> **YOUR INSTRUCTIONS**
In the Kennedy Space Centre post, about how far is the space center from the writer's campsite?

> **TEXT EXCERPT**
········

Thursday, 28 February 2013

Sat 23rd Feb: Kennedy Space Centre

The National Aeronautics and Space Administration (NASA) was created in 1958 to carry out the “peaceful exploration and use of space”. Presumably the word “peaceful” was inserted to remind the Russians that the word “military” could be substituted if necessary. 
The sharp end of the NASA space programme is the Kennedy Space Centre on the east coast of Florida, about 40 miles from our campsite. It is the rocket final assembly and launching complex, and is named after JFK whose enthusiastic support moved the programme forward dramatically in the 60’s, resulting in a moon landing in July 1969. Following on came the space shuttle programme, International Space Lab, Hubble Telescope and numerous satellite launches. There is now a huge commercial aspect to NASA’s operations.

········

> **INFORMATION SUPPLIED**
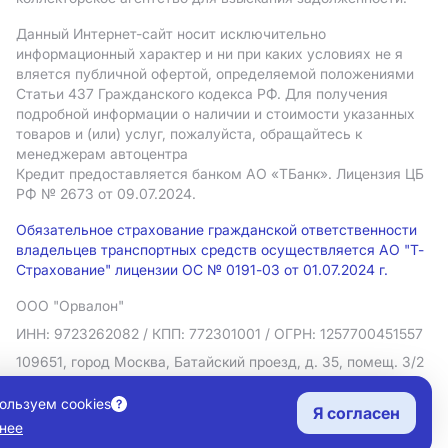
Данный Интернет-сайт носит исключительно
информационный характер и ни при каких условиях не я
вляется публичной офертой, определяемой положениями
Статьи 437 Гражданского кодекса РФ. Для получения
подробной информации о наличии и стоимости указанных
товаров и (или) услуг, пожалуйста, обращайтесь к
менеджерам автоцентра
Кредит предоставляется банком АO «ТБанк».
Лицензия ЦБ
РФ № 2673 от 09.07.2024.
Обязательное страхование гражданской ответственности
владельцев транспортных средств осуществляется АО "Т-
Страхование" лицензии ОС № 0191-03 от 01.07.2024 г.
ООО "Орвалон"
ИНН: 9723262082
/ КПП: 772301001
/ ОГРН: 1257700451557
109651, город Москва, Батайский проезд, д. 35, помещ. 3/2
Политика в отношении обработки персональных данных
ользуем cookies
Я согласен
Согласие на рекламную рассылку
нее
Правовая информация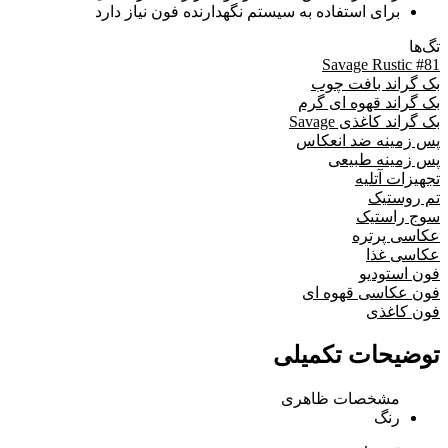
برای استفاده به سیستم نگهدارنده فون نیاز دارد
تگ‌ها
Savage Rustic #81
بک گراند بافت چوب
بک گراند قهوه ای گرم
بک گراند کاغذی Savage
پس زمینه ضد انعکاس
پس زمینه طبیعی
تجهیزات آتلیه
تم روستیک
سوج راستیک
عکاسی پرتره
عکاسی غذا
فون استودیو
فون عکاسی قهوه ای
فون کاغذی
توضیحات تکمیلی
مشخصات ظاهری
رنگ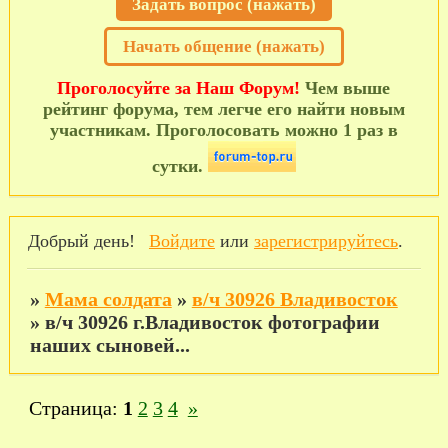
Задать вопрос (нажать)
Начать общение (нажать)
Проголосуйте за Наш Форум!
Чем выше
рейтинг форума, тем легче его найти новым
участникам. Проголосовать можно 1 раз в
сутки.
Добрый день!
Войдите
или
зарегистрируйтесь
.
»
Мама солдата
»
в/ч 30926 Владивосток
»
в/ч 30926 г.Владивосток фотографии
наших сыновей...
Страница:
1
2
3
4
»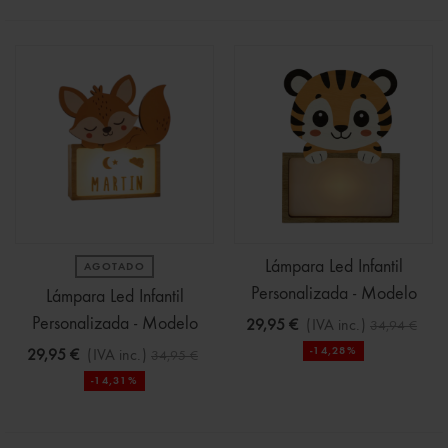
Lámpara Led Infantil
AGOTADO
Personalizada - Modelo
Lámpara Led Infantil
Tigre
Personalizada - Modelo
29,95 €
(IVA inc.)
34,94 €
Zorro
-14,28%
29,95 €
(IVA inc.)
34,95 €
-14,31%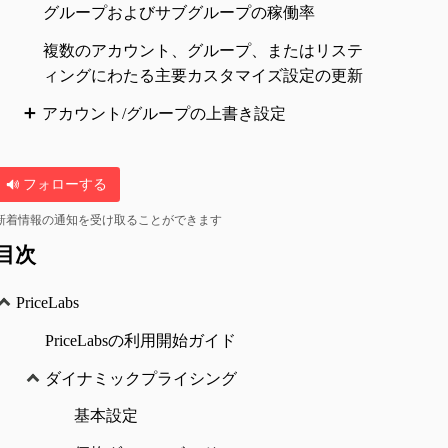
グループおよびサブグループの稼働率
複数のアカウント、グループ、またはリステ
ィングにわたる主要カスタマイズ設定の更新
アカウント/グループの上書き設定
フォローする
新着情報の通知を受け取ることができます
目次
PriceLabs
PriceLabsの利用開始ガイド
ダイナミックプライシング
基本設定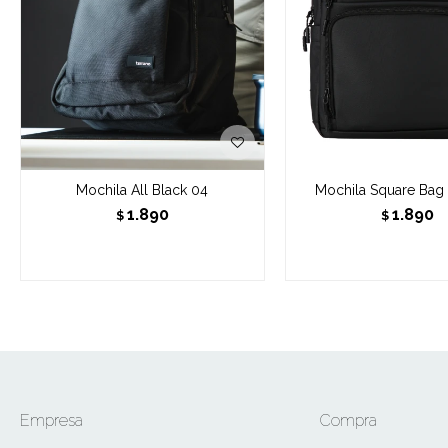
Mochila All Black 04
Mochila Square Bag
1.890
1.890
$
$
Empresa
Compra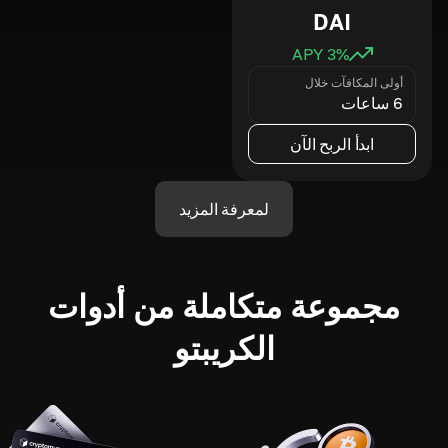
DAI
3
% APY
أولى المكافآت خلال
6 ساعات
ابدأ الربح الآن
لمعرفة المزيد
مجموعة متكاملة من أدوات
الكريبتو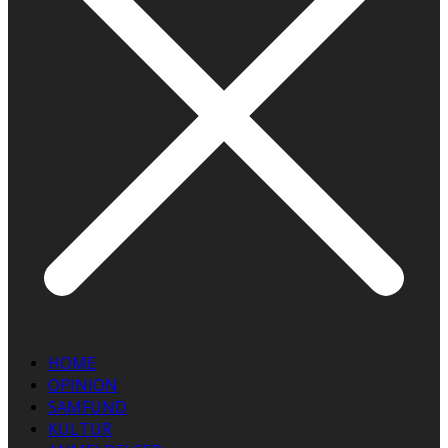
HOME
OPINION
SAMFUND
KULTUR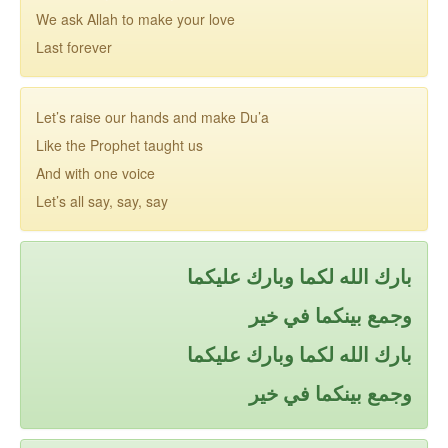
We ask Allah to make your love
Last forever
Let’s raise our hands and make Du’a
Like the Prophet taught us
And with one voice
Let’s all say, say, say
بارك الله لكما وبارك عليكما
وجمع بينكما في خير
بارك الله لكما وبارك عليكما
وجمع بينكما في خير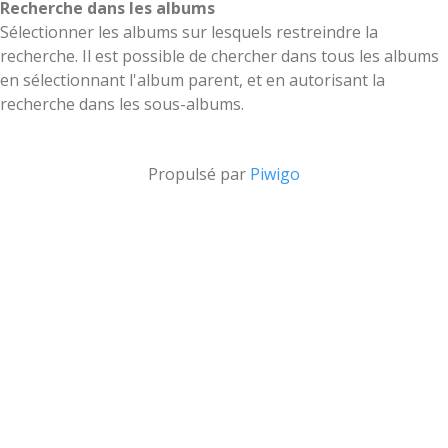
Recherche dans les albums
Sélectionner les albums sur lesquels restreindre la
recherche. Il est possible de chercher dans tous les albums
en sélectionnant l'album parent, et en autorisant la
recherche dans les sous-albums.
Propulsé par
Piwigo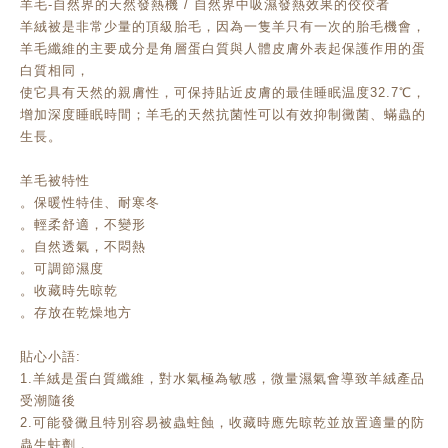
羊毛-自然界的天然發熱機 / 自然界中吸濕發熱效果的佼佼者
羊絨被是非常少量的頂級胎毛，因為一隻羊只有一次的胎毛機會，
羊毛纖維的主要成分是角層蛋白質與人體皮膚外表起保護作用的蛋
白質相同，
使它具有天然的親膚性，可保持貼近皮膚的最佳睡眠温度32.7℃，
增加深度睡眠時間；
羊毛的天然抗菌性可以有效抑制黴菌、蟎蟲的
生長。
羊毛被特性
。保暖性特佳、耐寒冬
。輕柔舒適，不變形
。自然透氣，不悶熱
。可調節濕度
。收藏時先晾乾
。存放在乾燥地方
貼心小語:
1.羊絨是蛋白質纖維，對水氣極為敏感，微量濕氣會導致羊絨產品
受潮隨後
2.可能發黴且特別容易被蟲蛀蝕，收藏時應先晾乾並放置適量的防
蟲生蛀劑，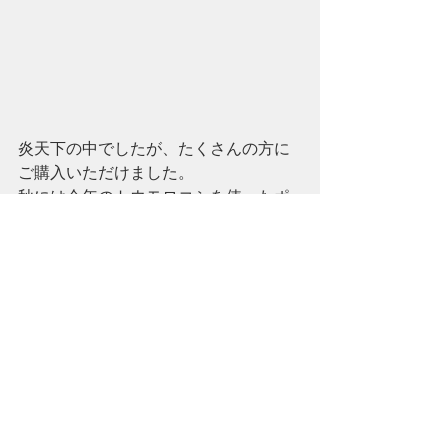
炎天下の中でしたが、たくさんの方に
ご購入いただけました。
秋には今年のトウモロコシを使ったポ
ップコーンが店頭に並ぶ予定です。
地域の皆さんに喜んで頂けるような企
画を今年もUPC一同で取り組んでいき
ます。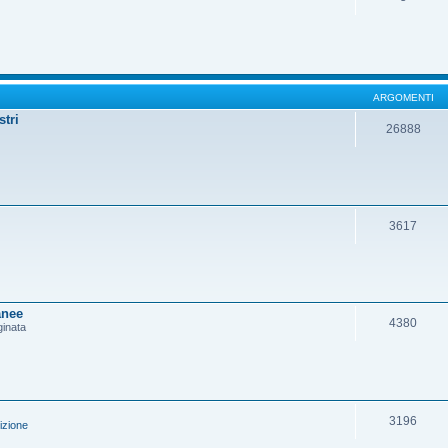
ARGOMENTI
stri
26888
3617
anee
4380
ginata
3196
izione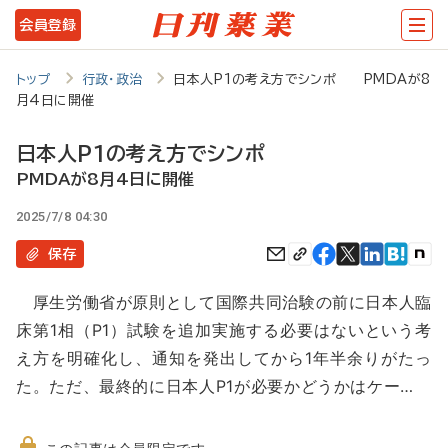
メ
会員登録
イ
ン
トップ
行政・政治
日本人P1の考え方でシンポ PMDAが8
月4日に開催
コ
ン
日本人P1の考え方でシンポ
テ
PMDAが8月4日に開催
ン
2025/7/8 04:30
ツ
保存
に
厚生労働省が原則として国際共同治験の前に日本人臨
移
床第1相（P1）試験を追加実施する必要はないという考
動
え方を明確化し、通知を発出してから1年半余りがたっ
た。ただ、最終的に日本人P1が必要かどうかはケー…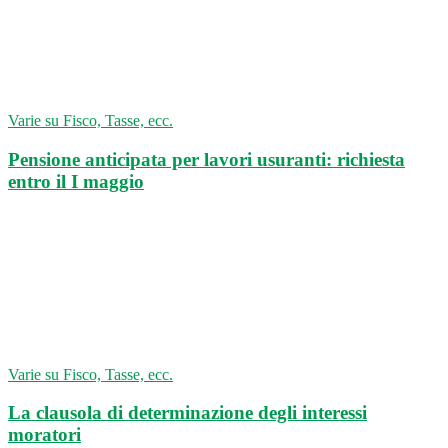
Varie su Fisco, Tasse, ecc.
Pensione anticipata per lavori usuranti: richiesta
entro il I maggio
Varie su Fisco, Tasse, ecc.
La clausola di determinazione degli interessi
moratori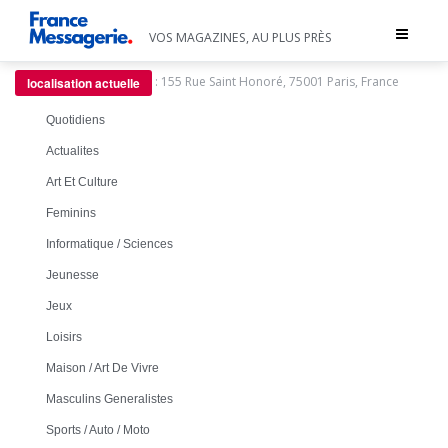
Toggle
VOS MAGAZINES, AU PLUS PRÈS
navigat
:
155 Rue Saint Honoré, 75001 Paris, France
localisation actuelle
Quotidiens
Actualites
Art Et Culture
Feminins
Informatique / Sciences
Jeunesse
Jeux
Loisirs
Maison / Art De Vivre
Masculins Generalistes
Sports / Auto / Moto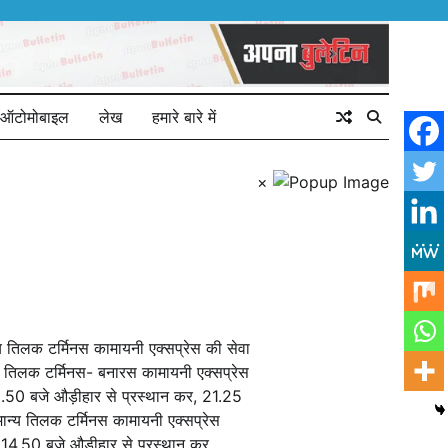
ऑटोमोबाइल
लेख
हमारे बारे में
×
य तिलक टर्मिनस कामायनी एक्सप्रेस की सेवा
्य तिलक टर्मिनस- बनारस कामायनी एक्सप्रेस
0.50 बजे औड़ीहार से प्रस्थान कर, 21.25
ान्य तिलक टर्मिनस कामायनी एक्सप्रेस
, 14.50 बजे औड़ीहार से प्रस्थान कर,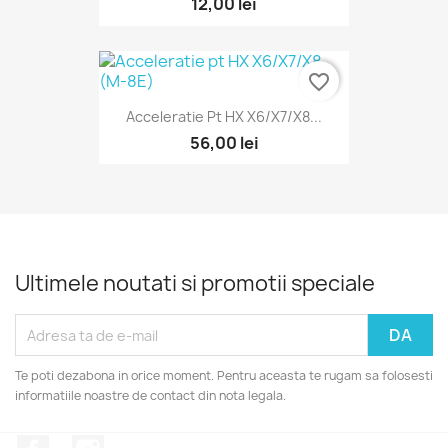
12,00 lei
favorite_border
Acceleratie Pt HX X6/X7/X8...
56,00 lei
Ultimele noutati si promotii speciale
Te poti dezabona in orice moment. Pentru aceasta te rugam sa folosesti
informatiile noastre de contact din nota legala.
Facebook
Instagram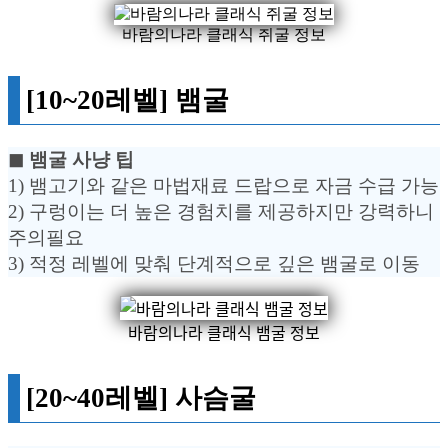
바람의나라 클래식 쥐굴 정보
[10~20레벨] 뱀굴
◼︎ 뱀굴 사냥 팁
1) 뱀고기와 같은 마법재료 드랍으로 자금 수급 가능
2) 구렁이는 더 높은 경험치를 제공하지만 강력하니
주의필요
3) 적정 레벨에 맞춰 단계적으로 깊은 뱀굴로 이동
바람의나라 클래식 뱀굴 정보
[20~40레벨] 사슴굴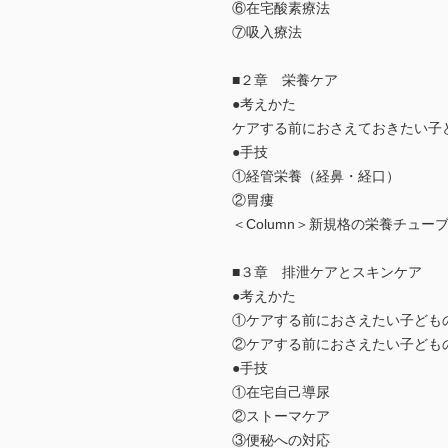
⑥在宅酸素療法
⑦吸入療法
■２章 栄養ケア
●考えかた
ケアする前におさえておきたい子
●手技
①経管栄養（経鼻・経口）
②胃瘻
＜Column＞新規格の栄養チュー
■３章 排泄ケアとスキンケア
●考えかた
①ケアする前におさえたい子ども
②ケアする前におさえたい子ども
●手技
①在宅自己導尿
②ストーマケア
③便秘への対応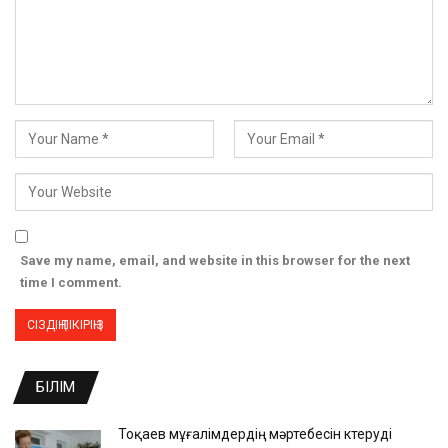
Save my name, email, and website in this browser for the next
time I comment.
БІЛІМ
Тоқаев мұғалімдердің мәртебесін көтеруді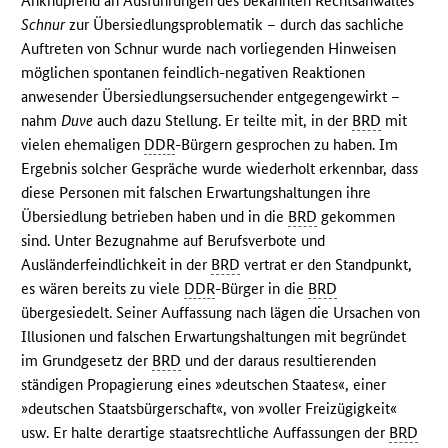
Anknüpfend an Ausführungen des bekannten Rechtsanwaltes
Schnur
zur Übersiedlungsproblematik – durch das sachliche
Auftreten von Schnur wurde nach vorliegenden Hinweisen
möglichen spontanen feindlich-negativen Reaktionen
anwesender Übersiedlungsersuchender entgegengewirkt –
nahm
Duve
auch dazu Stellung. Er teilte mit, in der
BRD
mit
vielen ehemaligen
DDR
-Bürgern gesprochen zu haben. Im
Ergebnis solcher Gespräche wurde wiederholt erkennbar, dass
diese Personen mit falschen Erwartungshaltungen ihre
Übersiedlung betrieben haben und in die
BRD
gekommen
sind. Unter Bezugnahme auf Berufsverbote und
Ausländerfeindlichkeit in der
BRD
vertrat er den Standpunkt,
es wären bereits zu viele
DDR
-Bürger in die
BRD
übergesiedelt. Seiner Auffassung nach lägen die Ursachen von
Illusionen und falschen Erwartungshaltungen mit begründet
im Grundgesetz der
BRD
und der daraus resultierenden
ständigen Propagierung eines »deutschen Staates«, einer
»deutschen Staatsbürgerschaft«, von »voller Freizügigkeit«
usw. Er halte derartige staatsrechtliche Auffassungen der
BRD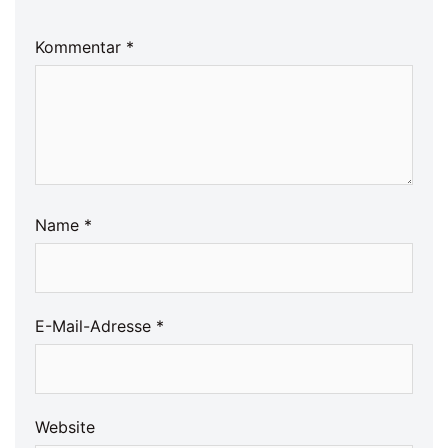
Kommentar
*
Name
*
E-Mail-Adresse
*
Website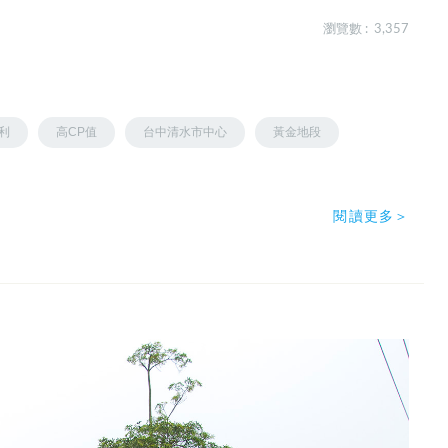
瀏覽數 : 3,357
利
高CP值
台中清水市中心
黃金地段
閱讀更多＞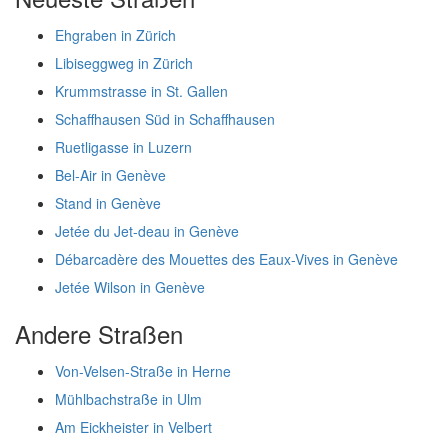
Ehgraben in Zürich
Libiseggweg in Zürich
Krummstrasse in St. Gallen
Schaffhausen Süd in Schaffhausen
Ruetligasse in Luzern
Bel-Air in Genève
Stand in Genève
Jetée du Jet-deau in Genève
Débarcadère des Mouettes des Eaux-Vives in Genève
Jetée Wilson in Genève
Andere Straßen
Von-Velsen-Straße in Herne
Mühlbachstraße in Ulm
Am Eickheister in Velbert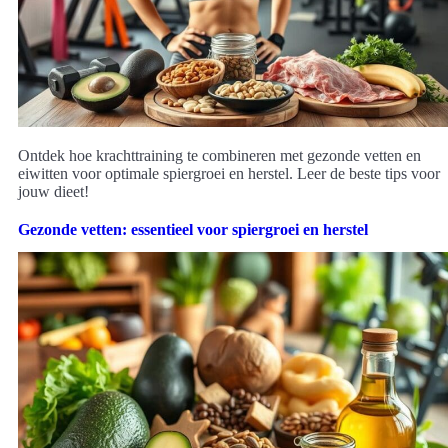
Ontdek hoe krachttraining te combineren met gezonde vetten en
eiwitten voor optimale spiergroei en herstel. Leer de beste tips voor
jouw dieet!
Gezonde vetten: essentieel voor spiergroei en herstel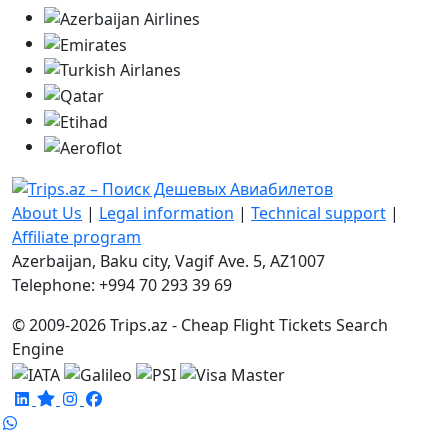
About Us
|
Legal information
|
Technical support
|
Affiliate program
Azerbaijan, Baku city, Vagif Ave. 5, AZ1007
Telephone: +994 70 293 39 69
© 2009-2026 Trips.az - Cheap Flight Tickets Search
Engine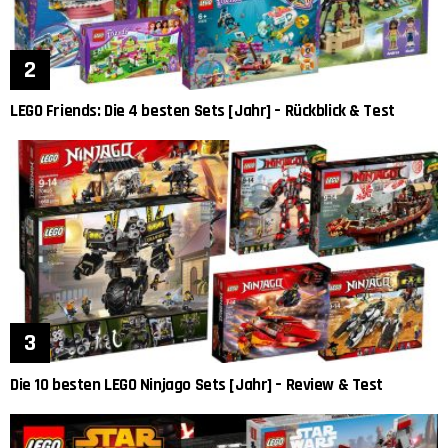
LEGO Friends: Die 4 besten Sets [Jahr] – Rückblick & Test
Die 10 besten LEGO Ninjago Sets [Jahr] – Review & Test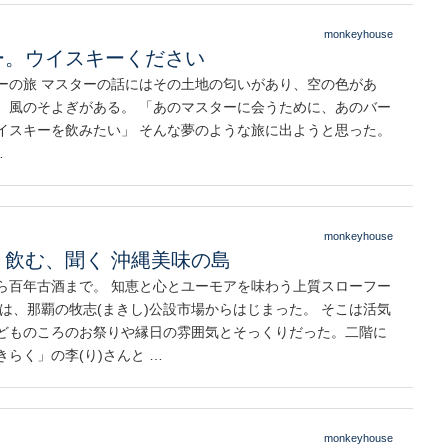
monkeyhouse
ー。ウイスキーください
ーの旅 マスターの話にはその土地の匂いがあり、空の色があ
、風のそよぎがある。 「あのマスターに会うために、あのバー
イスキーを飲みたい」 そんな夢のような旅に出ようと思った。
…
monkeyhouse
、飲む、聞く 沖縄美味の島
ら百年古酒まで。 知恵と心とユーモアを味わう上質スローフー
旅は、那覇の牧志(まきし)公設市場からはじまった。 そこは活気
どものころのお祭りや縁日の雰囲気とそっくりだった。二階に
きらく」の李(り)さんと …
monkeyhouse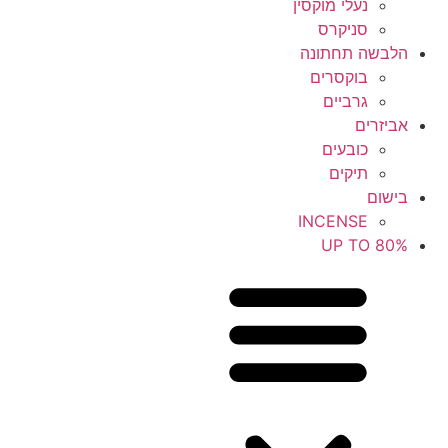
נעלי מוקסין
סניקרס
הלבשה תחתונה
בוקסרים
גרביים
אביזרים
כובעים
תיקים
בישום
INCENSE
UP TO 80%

········

> **SOLUTION TO THE EXERCISE**
About 40 miles.